Requirement -
Read through the data and report every line in which the word "none" occurs.

Listed entries -
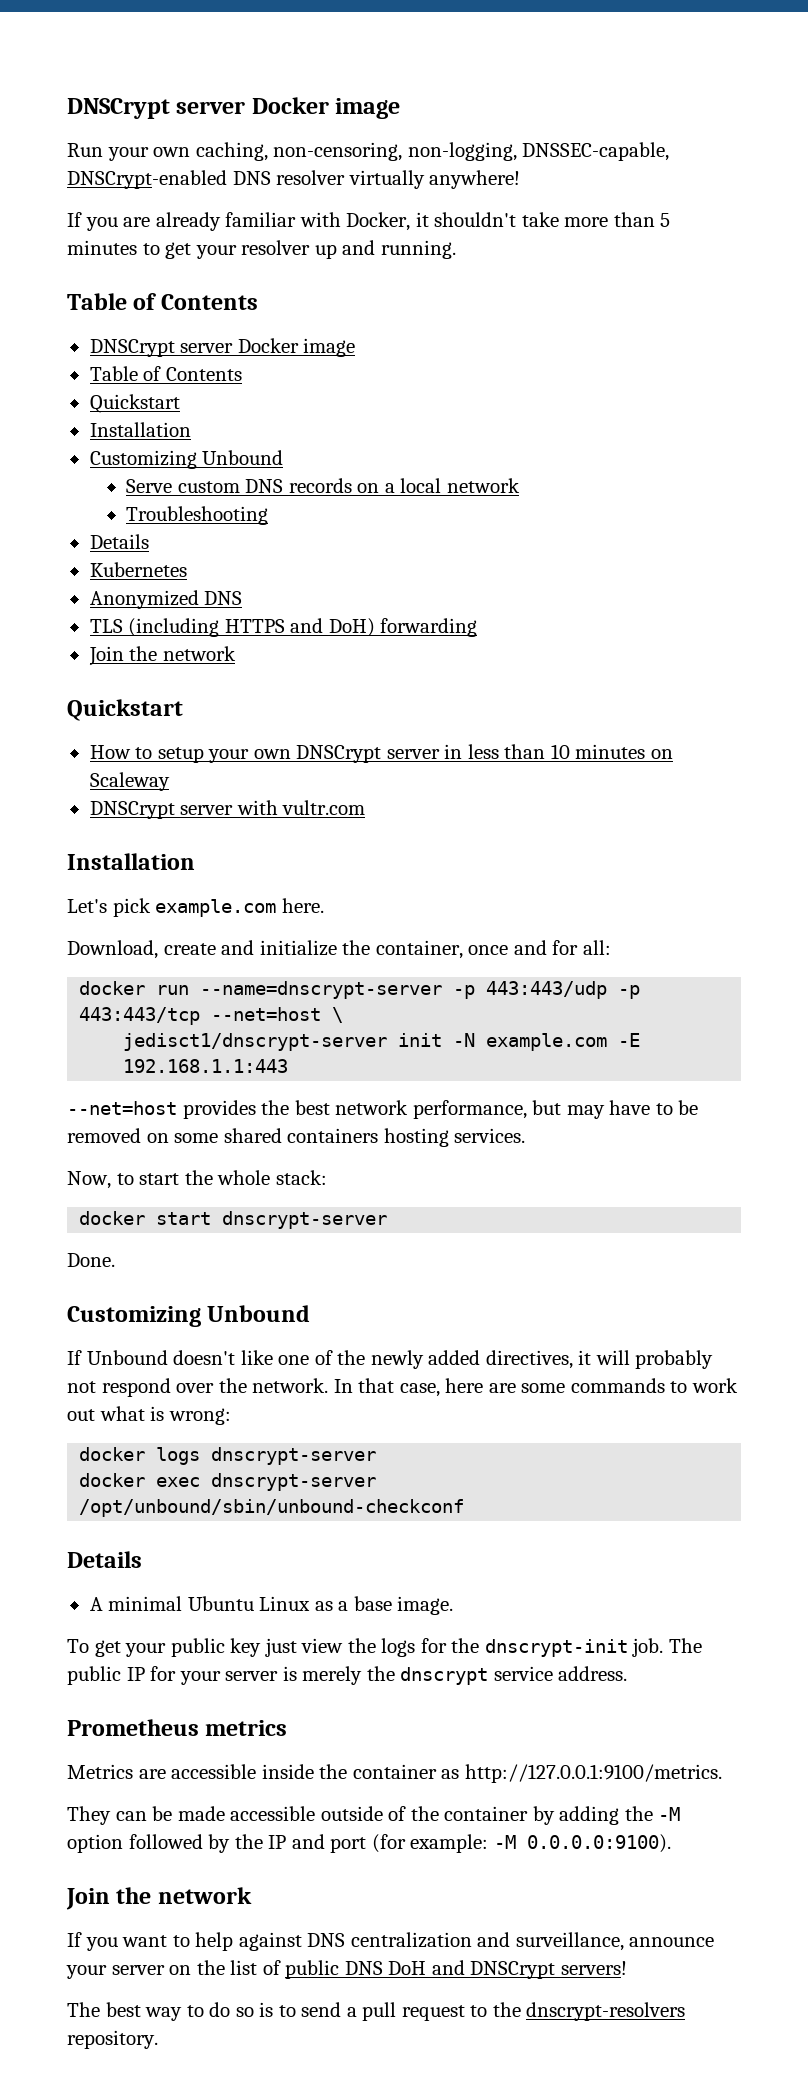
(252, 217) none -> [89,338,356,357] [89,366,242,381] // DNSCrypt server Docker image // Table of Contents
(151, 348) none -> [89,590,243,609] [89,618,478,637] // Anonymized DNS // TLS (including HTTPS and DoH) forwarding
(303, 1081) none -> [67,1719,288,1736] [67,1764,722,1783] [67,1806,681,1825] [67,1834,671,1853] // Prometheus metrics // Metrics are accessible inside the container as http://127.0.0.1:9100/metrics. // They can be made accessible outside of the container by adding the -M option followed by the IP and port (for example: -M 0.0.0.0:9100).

* * *

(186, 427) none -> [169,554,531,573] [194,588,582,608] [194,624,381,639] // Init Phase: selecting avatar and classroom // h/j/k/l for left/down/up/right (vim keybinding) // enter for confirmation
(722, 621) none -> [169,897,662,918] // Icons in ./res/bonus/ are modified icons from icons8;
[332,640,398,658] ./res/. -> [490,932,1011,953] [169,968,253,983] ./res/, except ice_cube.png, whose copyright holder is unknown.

---

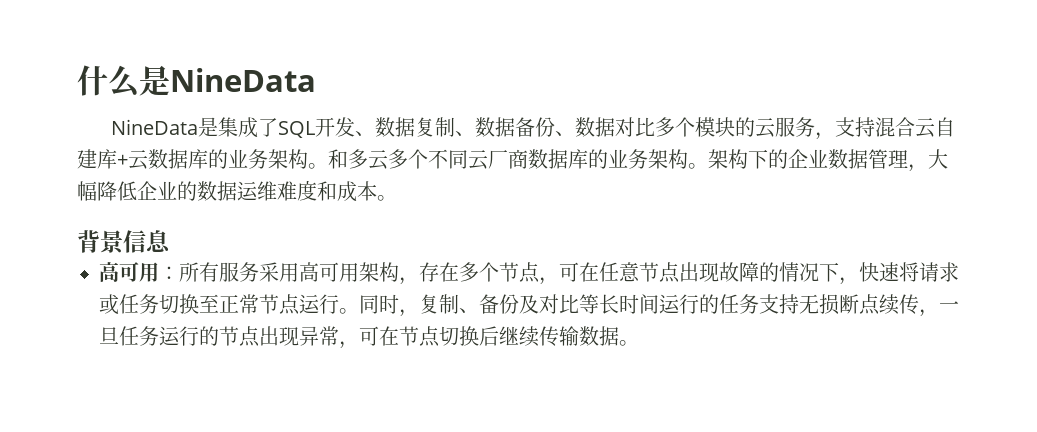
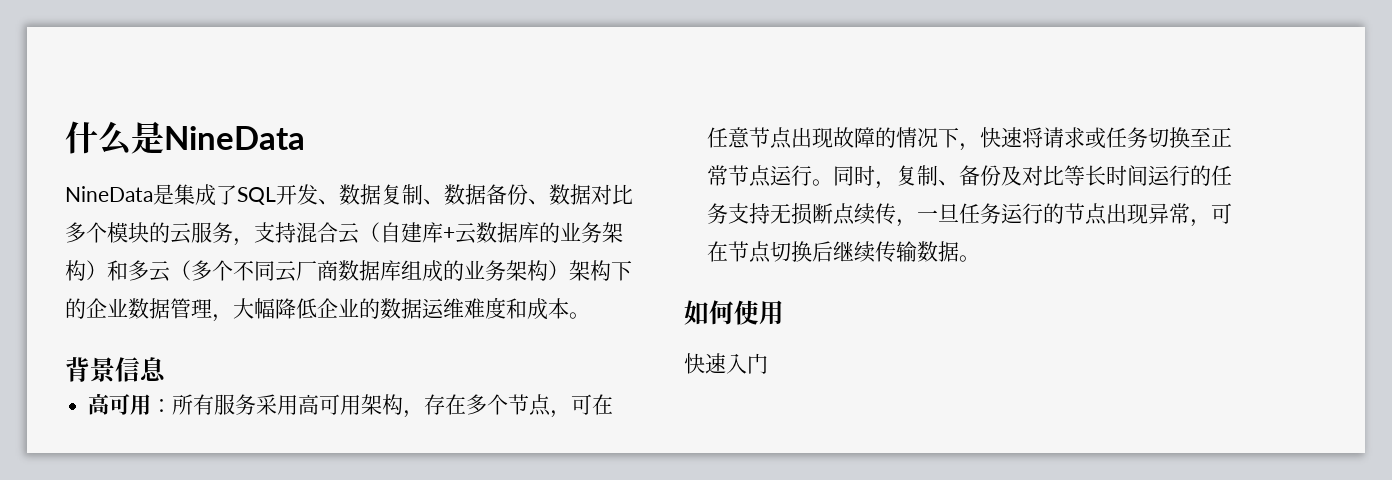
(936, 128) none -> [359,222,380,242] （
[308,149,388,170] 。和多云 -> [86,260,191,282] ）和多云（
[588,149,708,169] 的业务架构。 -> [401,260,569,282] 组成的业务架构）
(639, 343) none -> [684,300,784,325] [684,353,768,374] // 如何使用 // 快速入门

The answer -
(252, 217) none -> [89,338,356,357] [89,366,242,381] // DNSCrypt server Docker image // Table of Contents
(151, 348) none -> [89,590,243,609] [89,618,478,637] // Anonymized DNS // TLS (including HTTPS and DoH) forwarding
(303, 1081) none -> [67,1719,288,1736] [67,1764,722,1783] [67,1806,681,1825] [67,1834,671,1853] // Prometheus metrics // Metrics are accessible inside the container as http://127.0.0.1:9100/metrics. // They can be made accessible outside of the container by adding the -M option followed by the IP and port (for example: -M 0.0.0.0:9100).
(186, 427) none -> [169,554,531,573] [194,588,582,608] [194,624,381,639] // Init Phase: selecting avatar and classroom // h/j/k/l for left/down/up/right (vim keybinding) // enter for confirmation
(722, 621) none -> [169,897,662,918] // Icons in ./res/bonus/ are modified icons from icons8;
(936, 128) none -> [359,222,380,242] （
(639, 343) none -> [684,300,784,325] [684,353,768,374] // 如何使用 // 快速入门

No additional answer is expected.